ClickOps Isn’t Dead: The Drift Gap Between IaC and Reality

ClickOps Isn’t Dead: The Drift Gap Between IaC and Reality

“IaC-first” is the story most teams tell. ClickOps is the reality most teams live.

In 100+ conversations with Heads of DevOps and Platform this year, I keep hearing the same line: “We don’t really have drift.” But the best data we do have points the other way.

Datadog’s 2024 State of DevSecOps study analyzed AWS CloudTrail logs and reported that at least 38% of organizations used ClickOps across all their AWS accounts within a 14-day window, including actions in production - meaning real changes happened outside the IaC workflow.

So no - ClickOps isn’t dead.
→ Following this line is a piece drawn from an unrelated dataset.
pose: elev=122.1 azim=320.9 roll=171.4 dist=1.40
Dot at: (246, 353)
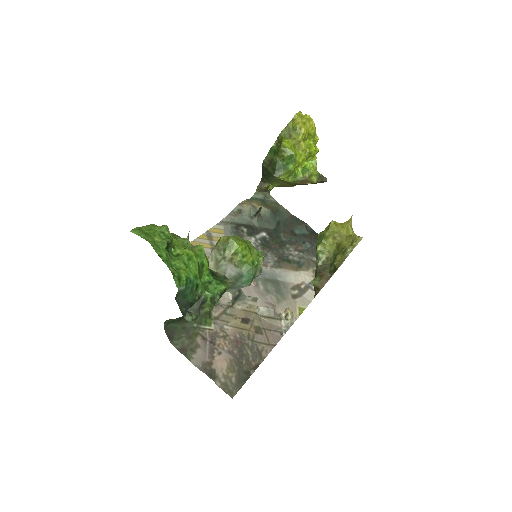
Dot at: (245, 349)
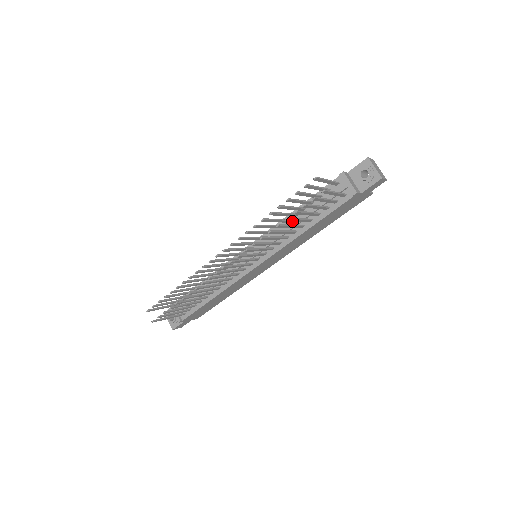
And pretending it is creates a slow-burn operational risk.

What “ClickOps” actually means (in plain English)

ClickOps is just manual infrastructure changes made in the cloud console instead of updating Terraform/Bicep/CloudFormation and going through code review.
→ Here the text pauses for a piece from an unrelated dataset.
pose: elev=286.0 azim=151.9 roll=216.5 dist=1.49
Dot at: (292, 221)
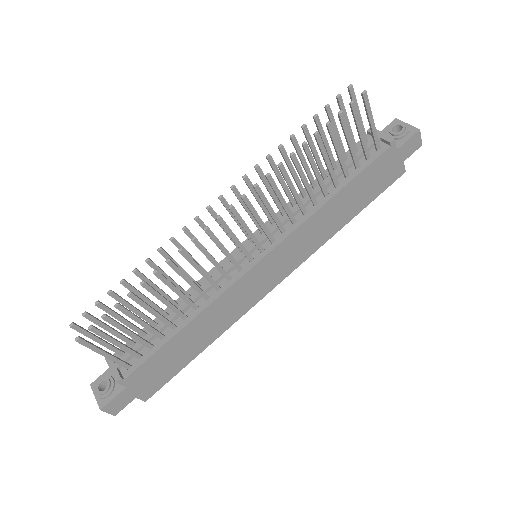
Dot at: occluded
This isn’t an “engineers are undisciplined” problem. It’s a pressure problem:

  • incidents
  • urgent customer escalations
  • “just open the security group for 10 minutes”
  • tribal knowledge fixes
  • experiments that accidentally become production

Why ClickOps creates drift (and why drift is not just aesthetics)

Infrastructure drift is when the actual state of your cloud resources diverges from the desired state defined in IaC.
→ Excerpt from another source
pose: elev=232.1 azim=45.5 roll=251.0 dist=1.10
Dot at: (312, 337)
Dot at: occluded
How drift happens in real life:

  • A load balancer rule is tweaked in the console during an incident.
  • A role/policy gets broadened “temporarily.”
  • A resource is created manually “to test something.”
  • A setting is changed via console/CLI/SDK and never back-ported to code.

AWS documents drift as a first-class concept in CloudFormation (drift detection exists because out-of-band changes happen).
AWS Control Tower also treats drift as normal enough to provide built-in detection and resolution paths (Reset/Re-register).

If major platforms build drift features, it’s not because drift is rare.

The uncomfortable truth: “We don’t have drift” usually means “we don’t see drift”

Teams say “no drift” for predictable reasons:

  • Drift isn’t always noisy until the next deploy breaks.
  • Terraform state can be “green” while reality quietly diverges.
  • You don’t notice until security asks, “Why is this public?”
  • The person who clicked it forgot, left, or assumed “someone will codify it later.”

And drift tooling is increasingly a category because this is widespread (e.g., vendor playbooks explicitly center CloudTrail-based detection).

How to reduce ClickOps damage

You can’t stop humans from using the console under pressure. What you can do is shorten the time between console change → visibility → decision → IaC reconciliation.

Practical guardrails that work:

  1. Detect console changes
  • Use CloudTrail as ground truth for “who changed what, when.”
  • Alert on sensitive actions (network exposure, IAM policy changes, encryption changes).
  1. Force a decision for every drift event
    For each detected change, choose one:
  • Adopt it: back-port the change into IaC (the change was correct, just done the wrong way).
  • Revert it: roll back the live change to match IaC (the change shouldn’t exist).
  1. Make reconciliation cheap
    Reconciliation fails when it becomes “a Jira ticket someone will do later.” It needs to be fast, reviewable, and Git-native.
  2. Use platform drift detection where it fits
    CloudFormation drift detection is useful when CloudFormation is your control plane. AWS is even expanding drift-aware workflows (e.g., drift-aware change sets) which is a signal this problem isn’t going away.

Where Cloudgeni fits: reconcile reality back into code (merge-ready)

At Cloudgeni, we don’t assume ClickOps disappears because a policy says so. The evidence says the opposite: it keeps happening.

Our stance is simple:

ClickOps will exist under pressure. The real question is whether your IaC ever catches up.

So we focus on continuous reconciliation: detect where cloud reality diverges from IaC, then generate merge-ready PRs to bring code back in line—so engineers can review, approve, and move on (instead of doing archaeology).

Final thought

“Ban ClickOps” is a comforting slogan. It’s also mostly fiction.

The more credible pattern is:

  • assume console changes happen,
  • detect them quickly,
  • and reconcile them back into IaC before they fossilize into permanent drift.